Again, I was convinced that the major lines of the story and general picture of life in the village was probably quite accurate. I just remain extremely suspicious of the meticulous narrative detail given the form of recording Lamb used, as though it is a conversation recorded verbatim a day or two after the events. What even enhanced this feeling for me was that in a couple of places Lamb tells us that here, in this paragraph, he is extrapolating some, and not giving a direct report, which suggests that Lamb believes the rest is a nearly verbatim account as given by Rios.

Just to take one example: Rios recounts that a training game for village boys, soon to become responsible for the defense of the village, was to shoot blunted arrows at one another and learning to catch the (nearly spent) arrows out of the air. Okay, I could accept this; I could picture them achieving this fascinating feat at distance from each other, the arrows beginning to lose some of their speed in transit and that the quick eyes and hands of these people whose sense are so trained that they could rely on them in so many ways.

And, as the story continues, I could even imagine this game getting a bit out of hand when some of the traditional drinking parties are going on, and full-grown men play this game with real arrows and ending up with quite a few cuts and wounds.

But it goes too far for me into the land of Robin Hood, when we then hear of the village marksmen, “a great distances” shooting arrows into a target them routinely splitting these arrows down the middle.

That’s just a typical account that went too far for my sense of credulity. It doesn’t do much harm to a sense of village life that I can accept, but it begins to put a greater burden for me as reader to use more discretion as to what I accept and what I don’t.

In sum Rios lived with natives for 7 years, from his 14th to his 21st years. Finally, when the old chief has died, and Rios has shown the villagers how to cut rubber and to have traded that rubber for them to obtain guns, which the village wanted for greater protection, and when the village finally decides to become offensive in the use of the guns – Rios sees the handwriting on the wall, and he cuts out to return home.

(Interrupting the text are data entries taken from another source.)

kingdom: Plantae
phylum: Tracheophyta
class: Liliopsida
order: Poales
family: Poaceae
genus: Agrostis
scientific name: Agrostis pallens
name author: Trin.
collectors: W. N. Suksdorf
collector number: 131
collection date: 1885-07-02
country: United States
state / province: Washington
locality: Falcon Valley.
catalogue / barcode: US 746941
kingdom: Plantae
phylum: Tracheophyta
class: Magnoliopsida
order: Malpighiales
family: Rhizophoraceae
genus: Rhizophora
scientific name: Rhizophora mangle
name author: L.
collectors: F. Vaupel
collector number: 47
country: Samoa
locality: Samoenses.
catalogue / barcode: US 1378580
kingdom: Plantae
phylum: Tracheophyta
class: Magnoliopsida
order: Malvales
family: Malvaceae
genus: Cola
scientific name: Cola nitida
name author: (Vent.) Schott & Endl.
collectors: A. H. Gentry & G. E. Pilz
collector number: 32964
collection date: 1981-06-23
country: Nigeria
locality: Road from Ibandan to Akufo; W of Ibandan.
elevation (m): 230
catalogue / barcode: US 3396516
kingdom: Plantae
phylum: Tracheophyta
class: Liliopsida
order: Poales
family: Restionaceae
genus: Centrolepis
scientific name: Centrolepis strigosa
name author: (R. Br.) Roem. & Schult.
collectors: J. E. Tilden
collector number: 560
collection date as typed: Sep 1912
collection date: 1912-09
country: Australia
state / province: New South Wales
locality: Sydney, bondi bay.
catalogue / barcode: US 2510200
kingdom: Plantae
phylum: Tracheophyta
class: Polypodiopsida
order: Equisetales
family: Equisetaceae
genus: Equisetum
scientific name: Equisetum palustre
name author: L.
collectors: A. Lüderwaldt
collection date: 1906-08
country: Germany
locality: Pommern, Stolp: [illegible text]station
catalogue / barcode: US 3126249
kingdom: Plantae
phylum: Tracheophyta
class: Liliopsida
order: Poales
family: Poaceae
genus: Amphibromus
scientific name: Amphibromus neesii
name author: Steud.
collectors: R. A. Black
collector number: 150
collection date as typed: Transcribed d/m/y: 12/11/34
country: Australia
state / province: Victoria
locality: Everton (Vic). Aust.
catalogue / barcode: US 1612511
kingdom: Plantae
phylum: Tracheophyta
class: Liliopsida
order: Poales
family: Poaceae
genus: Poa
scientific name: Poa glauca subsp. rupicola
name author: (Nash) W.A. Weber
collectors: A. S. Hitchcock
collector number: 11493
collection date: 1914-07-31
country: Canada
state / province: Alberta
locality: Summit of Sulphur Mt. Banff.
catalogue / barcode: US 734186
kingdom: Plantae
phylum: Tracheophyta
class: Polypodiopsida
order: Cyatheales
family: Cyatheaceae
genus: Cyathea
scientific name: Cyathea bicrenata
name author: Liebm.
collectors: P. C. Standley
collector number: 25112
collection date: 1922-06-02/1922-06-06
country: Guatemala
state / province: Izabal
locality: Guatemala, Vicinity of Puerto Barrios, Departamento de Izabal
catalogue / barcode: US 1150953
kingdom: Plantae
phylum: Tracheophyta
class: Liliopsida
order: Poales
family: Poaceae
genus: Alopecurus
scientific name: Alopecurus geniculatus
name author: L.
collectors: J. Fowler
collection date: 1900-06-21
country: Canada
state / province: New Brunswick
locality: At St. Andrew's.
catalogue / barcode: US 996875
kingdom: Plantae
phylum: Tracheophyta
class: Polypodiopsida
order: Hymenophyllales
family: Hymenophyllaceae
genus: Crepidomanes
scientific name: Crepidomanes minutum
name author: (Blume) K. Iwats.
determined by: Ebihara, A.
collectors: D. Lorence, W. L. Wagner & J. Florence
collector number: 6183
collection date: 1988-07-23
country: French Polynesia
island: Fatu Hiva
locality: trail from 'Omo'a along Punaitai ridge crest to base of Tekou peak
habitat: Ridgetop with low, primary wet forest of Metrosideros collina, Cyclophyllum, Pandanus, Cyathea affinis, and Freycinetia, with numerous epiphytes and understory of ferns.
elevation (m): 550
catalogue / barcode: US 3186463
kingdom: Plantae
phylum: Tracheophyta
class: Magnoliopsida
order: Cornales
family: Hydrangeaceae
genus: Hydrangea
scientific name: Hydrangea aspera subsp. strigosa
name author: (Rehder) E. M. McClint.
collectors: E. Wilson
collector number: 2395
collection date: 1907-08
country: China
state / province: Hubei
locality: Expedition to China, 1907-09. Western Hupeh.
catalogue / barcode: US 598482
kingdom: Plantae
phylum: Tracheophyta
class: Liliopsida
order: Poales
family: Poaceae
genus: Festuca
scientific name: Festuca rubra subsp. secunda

Despite my quibbles with the form and some of the details of the writing, this is a great read, and I think I learned a lot deal about the likely form of life within the Peruvian jungles in the early part of the 20th century.

Perhaps what I like best about the book is the trip (real or imaginary or in-between, no matter) into a very different world view. I loved to see the logic of a world view develop and unfold, see how their creation and origin myths impact life in the village day by day; to see the logic of everyday life, flowing from these larger considerations, and yet have those key ur-myths be so very different from our own, and yet fairly logically accounting for the world in which they lived.

That was magnificently well done, and I relished living in that world for a while, yet delighted I was only having to live it in imagination and logic and not in the real flesh and blood world of everydayness. I would probably have either been a great burden for the village to take care of or would have died inside a month.